[Items from a dataset]
-=-=-=-=-

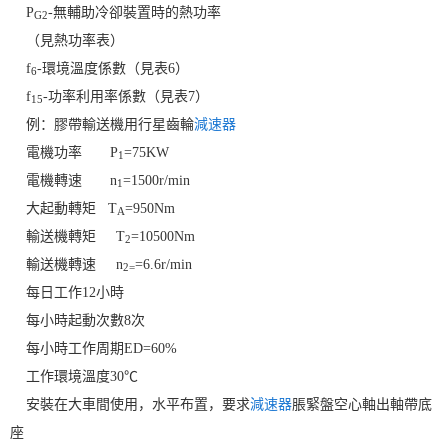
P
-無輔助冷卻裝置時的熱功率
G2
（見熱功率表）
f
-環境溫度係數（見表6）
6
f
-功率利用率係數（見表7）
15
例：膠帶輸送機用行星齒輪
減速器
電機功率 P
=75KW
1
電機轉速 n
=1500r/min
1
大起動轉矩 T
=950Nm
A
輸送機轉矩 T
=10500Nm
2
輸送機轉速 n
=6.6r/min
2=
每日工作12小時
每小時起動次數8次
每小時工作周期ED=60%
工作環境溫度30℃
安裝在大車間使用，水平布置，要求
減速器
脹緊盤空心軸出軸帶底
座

-=-=-=-=-

WHAT TO DO:
Please write out every line of the listing above, character for character, and leave the pictures out.

PROBLEM SOLUTION:
P
-無輔助冷卻裝置時的熱功率
G2
（見熱功率表）
f
-環境溫度係數（見表6）
6
f
-功率利用率係數（見表7）
15
例：膠帶輸送機用行星齒輪
減速器
電機功率 P
=75KW
1
電機轉速 n
=1500r/min
1
大起動轉矩 T
=950Nm
A
輸送機轉矩 T
=10500Nm
2
輸送機轉速 n
=6.6r/min
2=
每日工作12小時
每小時起動次數8次
每小時工作周期ED=60%
工作環境溫度30℃
安裝在大車間使用，水平布置，要求
減速器
脹緊盤空心軸出軸帶底
座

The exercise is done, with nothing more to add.